Second: NIST requires the deterministic expansion to use a NIST-approved DRBG (unless the submitter can explain why a NIST-approved DRBG wouldn't be "suitable"). This makes the submitter's job even more complicated: NIST's DRBGs are not particularly easy to understand or implement.

For comparison, if submitters simply call randombytes whenever they need randomness, then using a NIST-approved DRBG to generate randomness boils down to one person implementing the DRBG and providing it as randombytes. This is much better software engineering than having every submitter reimplement the DRBG.

Third: Are you thinking that it will at least be possible to submit keygenerate and encapsulate functions that simply call randombytes, so that readers can skip the bloated keygenerate_KAT and encapsulate_KAT?

Nope. NIST requires the non-deterministic keygenerate and encapsulate to limit their use of randombytes, generating only the same limited-size seed used by the KAT calls. So a simple implementation isn't possible: the submitter can't do better than having keygenerate and encapsulate call keygenerate_KAT and encapsulate_KAT respectively.

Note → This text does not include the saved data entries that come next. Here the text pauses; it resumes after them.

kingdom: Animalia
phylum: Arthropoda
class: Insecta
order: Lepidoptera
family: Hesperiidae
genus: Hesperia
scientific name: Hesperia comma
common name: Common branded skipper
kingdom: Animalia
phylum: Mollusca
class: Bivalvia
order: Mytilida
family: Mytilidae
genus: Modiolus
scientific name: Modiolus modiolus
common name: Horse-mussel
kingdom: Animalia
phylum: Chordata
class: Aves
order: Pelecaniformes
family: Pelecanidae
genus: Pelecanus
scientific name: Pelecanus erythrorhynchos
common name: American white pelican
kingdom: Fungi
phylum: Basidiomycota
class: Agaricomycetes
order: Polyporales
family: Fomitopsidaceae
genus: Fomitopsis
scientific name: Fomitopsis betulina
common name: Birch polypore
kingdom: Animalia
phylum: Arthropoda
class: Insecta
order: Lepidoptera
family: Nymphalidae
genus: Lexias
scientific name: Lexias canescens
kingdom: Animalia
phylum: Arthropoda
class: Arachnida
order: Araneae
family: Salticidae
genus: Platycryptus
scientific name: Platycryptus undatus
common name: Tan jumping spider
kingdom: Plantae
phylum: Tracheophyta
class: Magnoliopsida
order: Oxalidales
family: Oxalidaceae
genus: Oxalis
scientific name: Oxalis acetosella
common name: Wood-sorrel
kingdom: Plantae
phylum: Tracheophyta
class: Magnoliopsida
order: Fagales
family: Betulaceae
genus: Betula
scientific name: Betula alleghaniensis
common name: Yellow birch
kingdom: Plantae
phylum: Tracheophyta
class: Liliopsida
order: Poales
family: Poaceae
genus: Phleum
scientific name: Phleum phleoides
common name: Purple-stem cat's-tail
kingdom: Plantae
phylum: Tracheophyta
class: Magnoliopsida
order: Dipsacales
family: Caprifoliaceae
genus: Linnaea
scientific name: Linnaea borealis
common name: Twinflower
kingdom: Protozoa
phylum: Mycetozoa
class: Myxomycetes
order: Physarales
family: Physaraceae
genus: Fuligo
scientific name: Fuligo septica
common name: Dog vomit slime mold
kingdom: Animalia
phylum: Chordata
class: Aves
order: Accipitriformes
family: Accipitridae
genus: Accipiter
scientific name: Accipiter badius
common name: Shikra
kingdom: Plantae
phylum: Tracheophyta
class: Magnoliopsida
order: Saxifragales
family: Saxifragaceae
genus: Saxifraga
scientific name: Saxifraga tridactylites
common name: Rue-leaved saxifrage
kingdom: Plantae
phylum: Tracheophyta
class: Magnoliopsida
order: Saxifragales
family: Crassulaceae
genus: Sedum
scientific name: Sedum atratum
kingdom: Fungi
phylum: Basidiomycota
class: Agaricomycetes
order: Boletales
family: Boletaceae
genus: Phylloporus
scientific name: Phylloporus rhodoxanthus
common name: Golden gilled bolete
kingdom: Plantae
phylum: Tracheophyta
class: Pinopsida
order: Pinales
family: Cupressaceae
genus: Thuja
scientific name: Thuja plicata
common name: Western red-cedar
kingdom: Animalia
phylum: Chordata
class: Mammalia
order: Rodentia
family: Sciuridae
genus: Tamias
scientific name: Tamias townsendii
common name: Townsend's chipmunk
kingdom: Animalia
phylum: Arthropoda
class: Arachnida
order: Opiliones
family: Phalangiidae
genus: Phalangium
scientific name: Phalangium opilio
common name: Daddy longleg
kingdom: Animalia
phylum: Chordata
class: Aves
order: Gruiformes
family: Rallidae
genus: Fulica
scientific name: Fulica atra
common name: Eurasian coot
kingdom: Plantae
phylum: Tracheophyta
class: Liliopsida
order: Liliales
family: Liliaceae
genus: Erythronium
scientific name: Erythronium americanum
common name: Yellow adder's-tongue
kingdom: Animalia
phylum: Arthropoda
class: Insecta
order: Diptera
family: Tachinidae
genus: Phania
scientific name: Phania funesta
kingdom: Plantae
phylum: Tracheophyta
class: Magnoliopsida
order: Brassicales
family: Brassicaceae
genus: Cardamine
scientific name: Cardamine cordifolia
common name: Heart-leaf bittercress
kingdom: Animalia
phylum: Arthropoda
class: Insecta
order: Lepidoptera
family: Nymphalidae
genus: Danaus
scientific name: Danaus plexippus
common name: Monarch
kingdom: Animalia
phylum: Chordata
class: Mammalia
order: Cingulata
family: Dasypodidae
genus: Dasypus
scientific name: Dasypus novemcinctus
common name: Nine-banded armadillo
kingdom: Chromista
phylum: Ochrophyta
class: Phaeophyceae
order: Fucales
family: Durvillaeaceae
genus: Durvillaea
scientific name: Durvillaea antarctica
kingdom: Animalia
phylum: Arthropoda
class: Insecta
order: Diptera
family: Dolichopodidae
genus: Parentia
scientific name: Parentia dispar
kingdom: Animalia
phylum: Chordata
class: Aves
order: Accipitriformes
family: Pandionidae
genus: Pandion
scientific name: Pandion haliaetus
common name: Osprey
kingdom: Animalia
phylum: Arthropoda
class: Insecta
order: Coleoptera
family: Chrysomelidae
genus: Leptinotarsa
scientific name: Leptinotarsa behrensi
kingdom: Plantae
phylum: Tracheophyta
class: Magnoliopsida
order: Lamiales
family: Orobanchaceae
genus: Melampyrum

(You can and should provide simpler keypair and enc and dec functions for SUPERCOP, using randombytes for randomness.)

Recommendation to NIST: Change the NIST API to allow randombytes to be called as often as desired. Explicitly say that randombytes should be used whenever the specification calls for randomness. Rename keygenerate and encapsulate and decapsulate as keypair and enc and dec (but don't do this if you're still insisting on incompatibilities in the randomness semantics!). Scrap the extra KAT calls: they're a big step backwards from SUPERCOP's automatic known-answer tests.


Version: This is version 2017.07.19 of the 20170719-pqbench.html web page.